__Work task__
Continue the excerpt on big data and our data footprint, starting right after its final sentence about forty sextillion bits.

__Extracted text__
== Segment start ==

# The Predictive Power of Big Data

The following is an excerpt from Uncharted: Big Data as a Lens on Human Culture, by Erez Aiden and Jean-Baptiste Michel.

In computer science, the unit used to measure information is the bit, short for “binary digit.” You can think about a single bit as the answer to a yes-or-no question, where 1 is yes and 0 is no. Eight bits is called a byte.

Right now, the average person’s data footprint—the annual amount of data produced worldwide, per capita—is just a little short of one terabyte. That’s equivalent to about eight trillion yes-or-no questions. As a collective, that means humanity produces five zettabytes of data every year: 40,000,000,000,000,000,000,000 (forty sextillion) bits.

== Segment end ==

__Dataset excerpts__

== Segment start ==

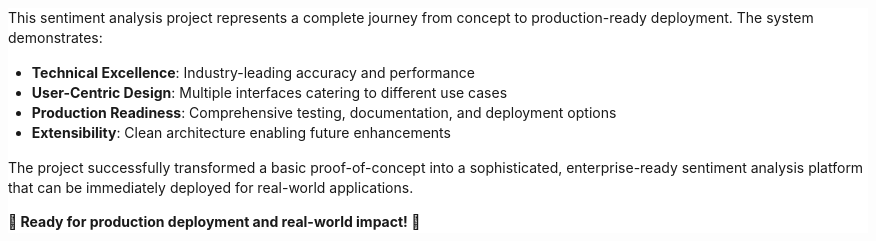 This sentiment analysis project represents a complete journey from concept to production-ready deployment. The system demonstrates:

- **Technical Excellence**: Industry-leading accuracy and performance
- **User-Centric Design**: Multiple interfaces catering to different use cases
- **Production Readiness**: Comprehensive testing, documentation, and deployment options
- **Extensibility**: Clean architecture enabling future enhancements

The project successfully transformed a basic proof-of-concept into a sophisticated, enterprise-ready sentiment analysis platform that can be immediately deployed for real-world applications.

**🚀 Ready for production deployment and real-world impact! 🚀**
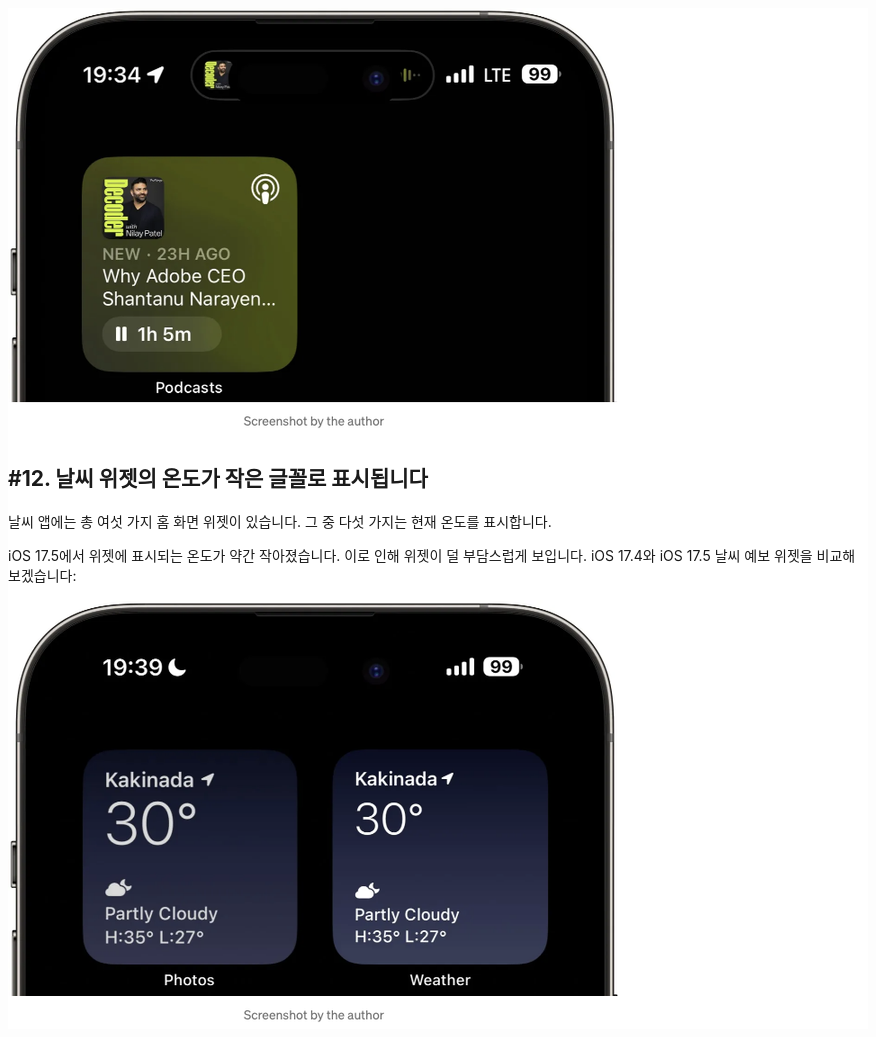 ![이미지](/assets/img/2024-05-15-iOS175IsWayBiggerThanWeveExpected15AmazingFeatures_17.png)



## #12. 날씨 위젯의 온도가 작은 글꼴로 표시됩니다

날씨 앱에는 총 여섯 가지 홈 화면 위젯이 있습니다. 그 중 다섯 가지는 현재 온도를 표시합니다.

iOS 17.5에서 위젯에 표시되는 온도가 약간 작아졌습니다. 이로 인해 위젯이 덜 부담스럽게 보입니다. iOS 17.4와 iOS 17.5 날씨 예보 위젯을 비교해보겠습니다:

![iOS 17.5와 iOS 17.4 날씨 예보 위젯 비교](/assets/img/2024-05-15-iOS175IsWayBiggerThanWeveExpected15AmazingFeatures_18.png)
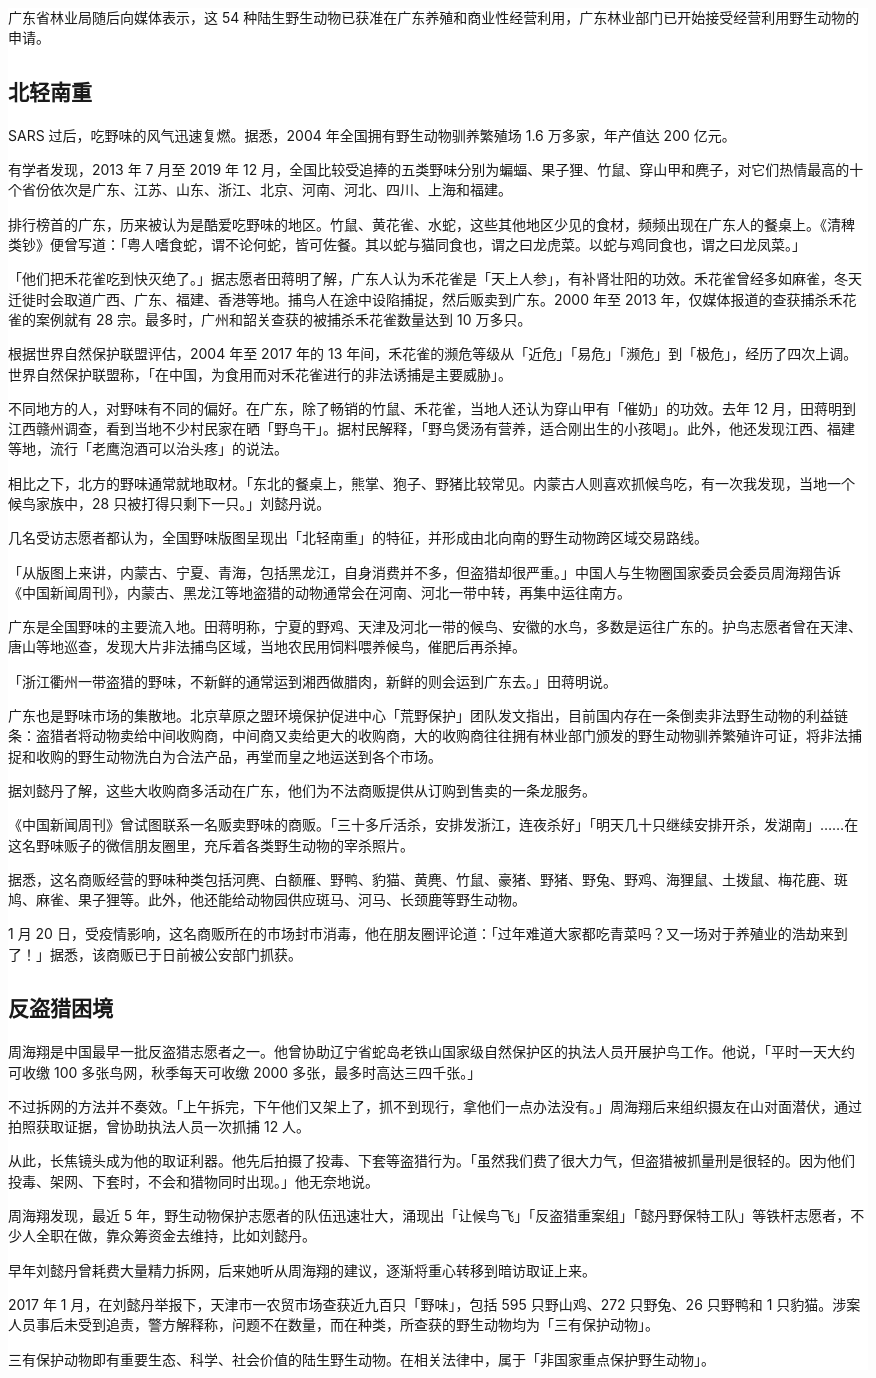 广东省林业局随后向媒体表示，这 54 种陆生野生动物已获准在广东养殖和商业性经营利用，广东林业部门已开始接受经营利用野生动物的申请。

北轻南重
----

SARS 过后，吃野味的风气迅速复燃。据悉，2004 年全国拥有野生动物驯养繁殖场 1.6 万多家，年产值达 200 亿元。

有学者发现，2013 年 7 月至 2019 年 12 月，全国比较受追捧的五类野味分别为蝙蝠、果子狸、竹鼠、穿山甲和麂子，对它们热情最高的十个省份依次是广东、江苏、山东、浙江、北京、河南、河北、四川、上海和福建。

排行榜首的广东，历来被认为是酷爱吃野味的地区。竹鼠、黄花雀、水蛇，这些其他地区少见的食材，频频出现在广东人的餐桌上。《清稗类钞》便曾写道：「粤人嗜食蛇，谓不论何蛇，皆可佐餐。其以蛇与猫同食也，谓之曰龙虎菜。以蛇与鸡同食也，谓之曰龙凤菜。」

「他们把禾花雀吃到快灭绝了。」据志愿者田蒋明了解，广东人认为禾花雀是「天上人参」，有补肾壮阳的功效。禾花雀曾经多如麻雀，冬天迁徙时会取道广西、广东、福建、香港等地。捕鸟人在途中设陷捕捉，然后贩卖到广东。2000 年至 2013 年，仅媒体报道的查获捕杀禾花雀的案例就有 28 宗。最多时，广州和韶关查获的被捕杀禾花雀数量达到 10 万多只。

根据世界自然保护联盟评估，2004 年至 2017 年的 13 年间，禾花雀的濒危等级从「近危」「易危」「濒危」到「极危」，经历了四次上调。世界自然保护联盟称，「在中国，为食用而对禾花雀进行的非法诱捕是主要威胁」。

不同地方的人，对野味有不同的偏好。在广东，除了畅销的竹鼠、禾花雀，当地人还认为穿山甲有「催奶」的功效。去年 12 月，田蒋明到江西赣州调查，看到当地不少村民家在晒「野鸟干」。据村民解释，「野鸟煲汤有营养，适合刚出生的小孩喝」。此外，他还发现江西、福建等地，流行「老鹰泡酒可以治头疼」的说法。

相比之下，北方的野味通常就地取材。「东北的餐桌上，熊掌、狍子、野猪比较常见。内蒙古人则喜欢抓候鸟吃，有一次我发现，当地一个候鸟家族中，28 只被打得只剩下一只。」刘懿丹说。

几名受访志愿者都认为，全国野味版图呈现出「北轻南重」的特征，并形成由北向南的野生动物跨区域交易路线。

「从版图上来讲，内蒙古、宁夏、青海，包括黑龙江，自身消费并不多，但盗猎却很严重。」中国人与生物圈国家委员会委员周海翔告诉《中国新闻周刊》，内蒙古、黑龙江等地盗猎的动物通常会在河南、河北一带中转，再集中运往南方。

广东是全国野味的主要流入地。田蒋明称，宁夏的野鸡、天津及河北一带的候鸟、安徽的水鸟，多数是运往广东的。护鸟志愿者曾在天津、唐山等地巡查，发现大片非法捕鸟区域，当地农民用饲料喂养候鸟，催肥后再杀掉。

「浙江衢州一带盗猎的野味，不新鲜的通常运到湘西做腊肉，新鲜的则会运到广东去。」田蒋明说。

广东也是野味市场的集散地。北京草原之盟环境保护促进中心「荒野保护」团队发文指出，目前国内存在一条倒卖非法野生动物的利益链条：盗猎者将动物卖给中间收购商，中间商又卖给更大的收购商，大的收购商往往拥有林业部门颁发的野生动物驯养繁殖许可证，将非法捕捉和收购的野生动物洗白为合法产品，再堂而皇之地运送到各个市场。

据刘懿丹了解，这些大收购商多活动在广东，他们为不法商贩提供从订购到售卖的一条龙服务。

《中国新闻周刊》曾试图联系一名贩卖野味的商贩。「三十多斤活杀，安排发浙江，连夜杀好」「明天几十只继续安排开杀，发湖南」……在这名野味贩子的微信朋友圈里，充斥着各类野生动物的宰杀照片。

据悉，这名商贩经营的野味种类包括河麂、白额雁、野鸭、豹猫、黄麂、竹鼠、豪猪、野猪、野兔、野鸡、海狸鼠、土拨鼠、梅花鹿、斑鸠、麻雀、果子狸等。此外，他还能给动物园供应斑马、河马、长颈鹿等野生动物。

1 月 20 日，受疫情影响，这名商贩所在的市场封市消毒，他在朋友圈评论道：「过年难道大家都吃青菜吗？又一场对于养殖业的浩劫来到了！」据悉，该商贩已于日前被公安部门抓获。

反盗猎困境
-----

周海翔是中国最早一批反盗猎志愿者之一。他曾协助辽宁省蛇岛老铁山国家级自然保护区的执法人员开展护鸟工作。他说，「平时一天大约可收缴 100 多张鸟网，秋季每天可收缴 2000 多张，最多时高达三四千张。」

不过拆网的方法并不奏效。「上午拆完，下午他们又架上了，抓不到现行，拿他们一点办法没有。」周海翔后来组织摄友在山对面潜伏，通过拍照获取证据，曾协助执法人员一次抓捕 12 人。

从此，长焦镜头成为他的取证利器。他先后拍摄了投毒、下套等盗猎行为。「虽然我们费了很大力气，但盗猎被抓量刑是很轻的。因为他们投毒、架网、下套时，不会和猎物同时出现。」他无奈地说。

周海翔发现，最近 5 年，野生动物保护志愿者的队伍迅速壮大，涌现出「让候鸟飞」「反盗猎重案组」「懿丹野保特工队」等铁杆志愿者，不少人全职在做，靠众筹资金去维持，比如刘懿丹。

早年刘懿丹曾耗费大量精力拆网，后来她听从周海翔的建议，逐渐将重心转移到暗访取证上来。

2017 年 1 月，在刘懿丹举报下，天津市一农贸市场查获近九百只「野味」，包括 595 只野山鸡、272 只野兔、26 只野鸭和 1 只豹猫。涉案人员事后未受到追责，警方解释称，问题不在数量，而在种类，所查获的野生动物均为「三有保护动物」。

三有保护动物即有重要生态、科学、社会价值的陆生野生动物。在相关法律中，属于「非国家重点保护野生动物」。
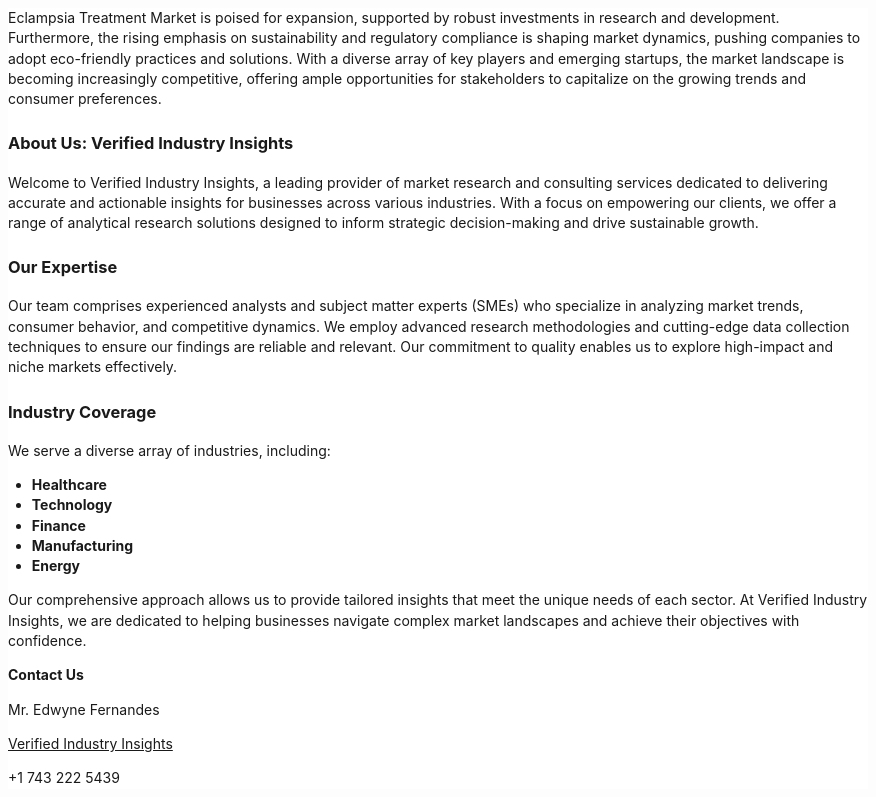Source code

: Eclampsia Treatment Market is poised for expansion, supported by robust investments in research and development. Furthermore, the rising emphasis on sustainability and regulatory compliance is shaping market dynamics, pushing companies to adopt eco-friendly practices and solutions. With a diverse array of key players and emerging startups, the market landscape is becoming increasingly competitive, offering ample opportunities for stakeholders to capitalize on the growing trends and consumer preferences.</p><h3>About Us: Verified Industry Insights</h3><p>Welcome to Verified Industry Insights, a leading provider of market research and consulting services dedicated to delivering accurate and actionable insights for businesses across various industries. With a focus on empowering our clients, we offer a range of analytical research solutions designed to inform strategic decision-making and drive sustainable growth.</p><h3>Our Expertise</h3><p>Our team comprises experienced analysts and subject matter experts (SMEs) who specialize in analyzing market trends, consumer behavior, and competitive dynamics. We employ advanced research methodologies and cutting-edge data collection techniques to ensure our findings are reliable and relevant. Our commitment to quality enables us to explore high-impact and niche markets effectively.</p><h3>Industry Coverage</h3><p>We serve a diverse array of industries, including:</p><ul><li><strong>Healthcare</strong></li><li><strong>Technology</strong></li><li><strong>Finance</strong></li><li><strong>Manufacturing</strong></li><li><strong>Energy</strong></li></ul><p>Our comprehensive approach allows us to provide tailored insights that meet the unique needs of each sector. At Verified Industry Insights, we are dedicated to helping businesses navigate complex market landscapes and achieve their objectives with confidence.</p><p><strong>Contact Us</strong></p><p>Mr. Edwyne Fernandes</p><p><a href="https://www.verifiedindustryinsights.com/">Verified Industry Insights</a></p><p>+1 743 222 5439</p>
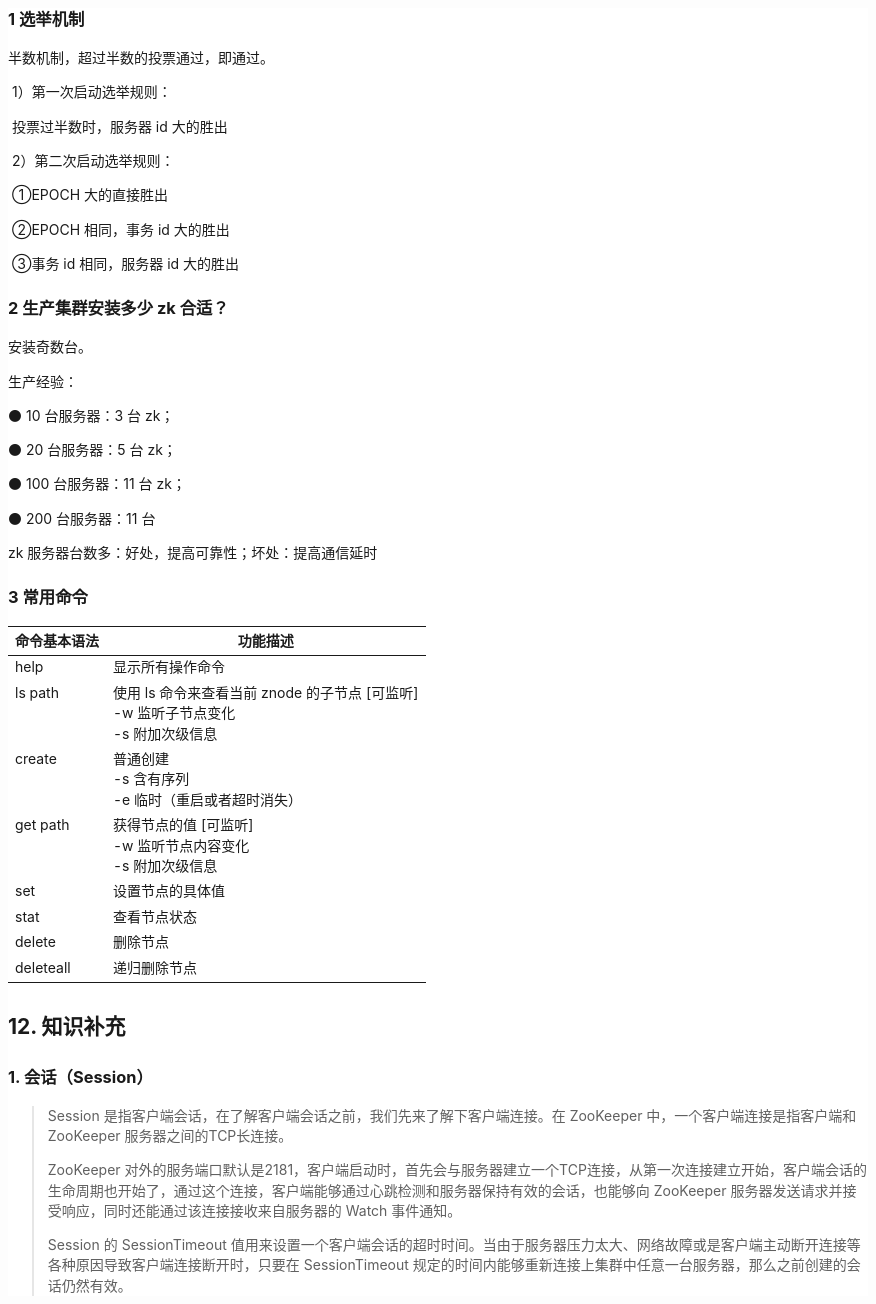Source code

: ### 1 选举机制 

半数机制，超过半数的投票通过，即通过。

​	1）第一次启动选举规则： 

​		投票过半数时，服务器 id 大的胜出 

​	2）第二次启动选举规则： 

​		①EPOCH 大的直接胜出

​		 ②EPOCH 相同，事务 id 大的胜出

​		 ③事务 id 相同，服务器 id 大的胜出 

### 2 生产集群安装多少 zk 合适？ 

安装奇数台。 

生产经验： 

⚫ 10 台服务器：3 台 zk； 

⚫ 20 台服务器：5 台 zk；

⚫ 100 台服务器：11 台 zk； 

⚫ 200 台服务器：11 台 

zk 服务器台数多：好处，提高可靠性；坏处：提高通信延时 

### 3 常用命令 

| 命令基本语法 | 功能描述                                                     |
| ------------ | ------------------------------------------------------------ |
| help         | 显示所有操作命令                                             |
| ls path      | 使用 ls 命令来查看当前 znode 的子节点 [可监听] <br />-w 监听子节点变化 <br />-s 附加次级信息 |
| create       | 普通创建 <br />-s 含有序列 <br />-e 临时（重启或者超时消失） |
| get path     | 获得节点的值 [可监听] <br />-w 监听节点内容变化 <br />-s 附加次级信息 |
| set          | 设置节点的具体值                                             |
| stat         | 查看节点状态                                                 |
| delete       | 删除节点                                                     |
| deleteall    | 递归删除节点                                                 |

## 12. 知识补充

### 1. 会话（Session）

> Session 是指客户端会话，在了解客户端会话之前，我们先来了解下客户端连接。在 ZooKeeper 中，一个客户端连接是指客户端和 ZooKeeper 服务器之间的TCP长连接。
>
> ZooKeeper 对外的服务端口默认是2181，客户端启动时，首先会与服务器建立一个TCP连接，从第一次连接建立开始，客户端会话的生命周期也开始了，通过这个连接，客户端能够通过心跳检测和服务器保持有效的会话，也能够向 ZooKeeper 服务器发送请求并接受响应，同时还能通过该连接接收来自服务器的 Watch 事件通知。
>
> Session 的 SessionTimeout 值用来设置一个客户端会话的超时时间。当由于服务器压力太大、网络故障或是客户端主动断开连接等各种原因导致客户端连接断开时，只要在 SessionTimeout 规定的时间内能够重新连接上集群中任意一台服务器，那么之前创建的会话仍然有效。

== Segment end ==

__Response for this exercise__
Such large numbers are hard to fathom, so let’s try to make things a bit more concrete. If you wrote out the information contained in one megabyte by hand, the resulting line of 1s and 0s would be more than five times as tall as Mount Everest. If you wrote out one gigabyte by hand, it would circumnavigate the globe at the equator. If you wrote out one terabyte by hand, it would extend to Saturn and back twenty-five times. If you wrote out one petabyte by hand, you could make a round trip to the Voyager 1 probe, the most distant man-made object in the universe. If you wrote out one exabyte by hand, you would reach the star Alpha Centauri. If you wrote out all five zettabytes that humans produce each year by hand, you would reach the galactic core of the Milky Way. If instead of sending e-mails and streaming movies, you used your five zettabytes as an ancient shepherd might have—to count sheep—you could easily count a flock that filled the entire universe, leaving no empty space at all.

This is why people call these sorts of records big data. And today’s big data is just the tip of the iceberg. The total data footprint of Homo sapiens is doubling every two years, as data storage technology improves, bandwidth increases, and our lives gradually migrate onto the Internet. Big data just gets bigger and bigger and bigger.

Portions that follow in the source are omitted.